На другое утро Герцен с моим отцом занялись практическою стороною этого дела. Они написали письма к банкирам, на имя которых были бланки, прося их, по случаю кражи, не платить по ним до нового уведомления; потом пошли сами к неаполитанскому банкиру, графу Торлони, чтобы посоветоваться с ним о мероприятиях для отыскания портфеля, но, к сожалению, Торлони, несмотря на графский титул, оказался очень тупым. Более всего им помогли знакомые журналисты: они тотчас напечатали о потере портфеля, об его содержании и о вознаграждении тому, кто принесет его; потом один из них пошел с Герценом в полицию, где ими было заявлено о пропаже, и пр. Все это было сделано так быстро, что воры не могли получить крупной суммы по векселям, а по ломбардным билетам еще менее.
Через несколько дней к журналистам явился подозрительный нищий, объяснил шепотом, что портфель найден бедными людьми и что они просят вести переговоры с самим сеньором, потерявшим портфель, но отнюдь не мешать в это дело полицию. Журналисты дали наш адрес.
На следующий день к крыльцу нашего отеля подошел старик, о котором доложили Герцену. Старик ни за что не хотел войти в отель, а просил Герцена выйти к нему, на что последний согласился.
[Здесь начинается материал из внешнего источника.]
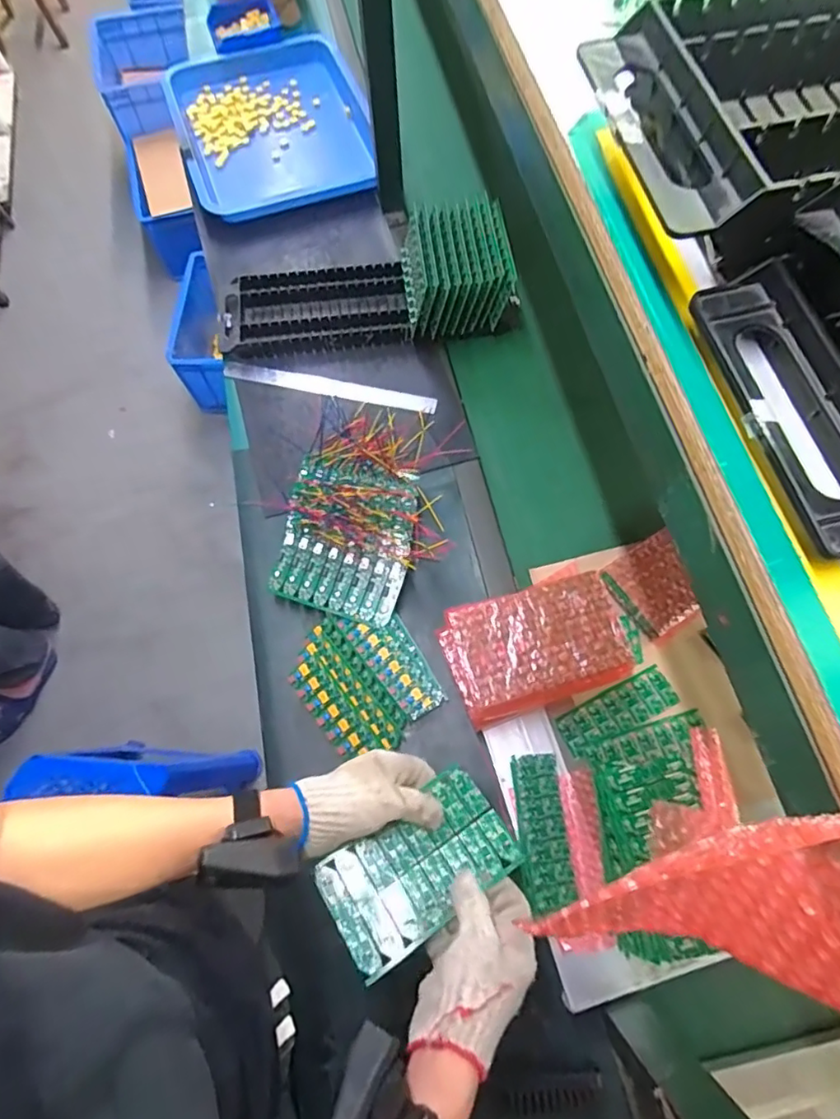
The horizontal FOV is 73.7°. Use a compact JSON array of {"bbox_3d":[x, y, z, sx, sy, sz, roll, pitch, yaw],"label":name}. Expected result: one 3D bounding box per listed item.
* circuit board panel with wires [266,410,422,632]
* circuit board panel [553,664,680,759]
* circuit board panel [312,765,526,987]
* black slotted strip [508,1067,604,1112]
[{"bbox_3d":[-0.082,-0.054,0.714,0.182,0.074,0.247,11,69,6],"label":"circuit board panel with wires"},{"bbox_3d":[0.227,0.175,0.645,0.138,0.005,0.047,-26,70,-8],"label":"circuit board panel"},{"bbox_3d":[-0.001,0.271,0.496,0.163,0.004,0.096,-30,61,-18],"label":"circuit board panel"},{"bbox_3d":[0.129,0.508,0.532,0.089,0.007,0.025,-12,69,-3],"label":"black slotted strip"}]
— Портфель найден,— сказал старик,— мы его отдадим, конечно за вознаграждение; мы люди бедные, только не надо мешать в это дело полицию; если вы согласны, я зайду за вами ужо и провожу вас к нашему старшему; вы с ним столкуетесь, а потом вам принесут портфель, а вы отдадите вознаграждение.
Герцен согласился. В назначенное время старик пришел за ним, и они отравились. Бог знает, по каким трущобам ему пришлось Идти, едва ли сама полиция проникала туда когда-нибудь; на пути им встретились люди мрачной наружности, едва прикрытые какими-то лохмотьями, лежавшие на дороге и не пропускавшие их дальше; завязался горячий спор, которого Герцен не мог понять; наконец их пропустили. Александр Иванович не имел никакого оружия в руках; эта мысль беспокоила его, когда огненные глаза со всех сторон устремлялись на него. Наконец, преодолев все препятствия, они дошли до цели; это было нечто вроде главного штаба воров; Герцена провели к старшему, тот надменно кивнул ему головою и велел подать портфель.
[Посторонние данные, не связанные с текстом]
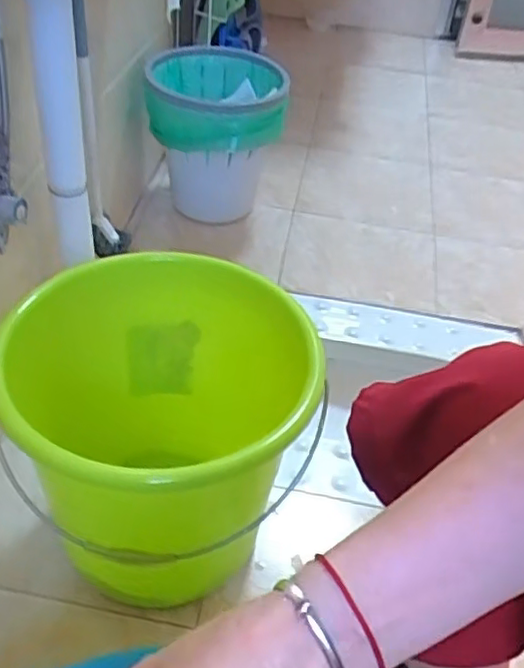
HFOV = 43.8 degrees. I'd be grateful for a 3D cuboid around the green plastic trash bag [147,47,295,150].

— Тот ли вы ищете? — спросил он.
— Да,— ответил Герцен, узнав портфель,— только я не вижу, целы ли бумаги, находившиеся в нем?
— Все цело,—отвечал старший.—Вы безоружный, находитесь всецело в нашей власти и уйдете отсюда, как пришли, никто не тронет волоска вашего, за это я ручаюсь головою.
Потом начались переговоры, окончившиеся тем, что за сто скуди портфель принесут к нашему отелю, а Герцен вынесет деньги и получит его.
— Но,— говорил старший,— мы честные люди, дайте и вы нам честное слово, что не замешаете в это дело полицию; мы не воры, но мы не любим полиции.
Герцен обещал. Молодой парень, явившийся на другой день с портфелем, не имел кармана, куда бы положить сто скуди, по той простой причине, что на нем не было никакой одежды; он был только прикрыт куском старого корабельного паруса; однако это не помешало обмену совершиться благополучно. Герцена везде поздравляли со счастливым окончанием дела, и ему приходилось расплачиваться за поздравления.
— Надобно скорее убираться отсюда,— говорил он смеясь,— конца нет поздравлениям; право, они принимают меня за какого-то Монте-Кристо;
Этот эпизод немного омрачил наше веселое житье в Неаполе, и мы поспешили возвратиться в Рим.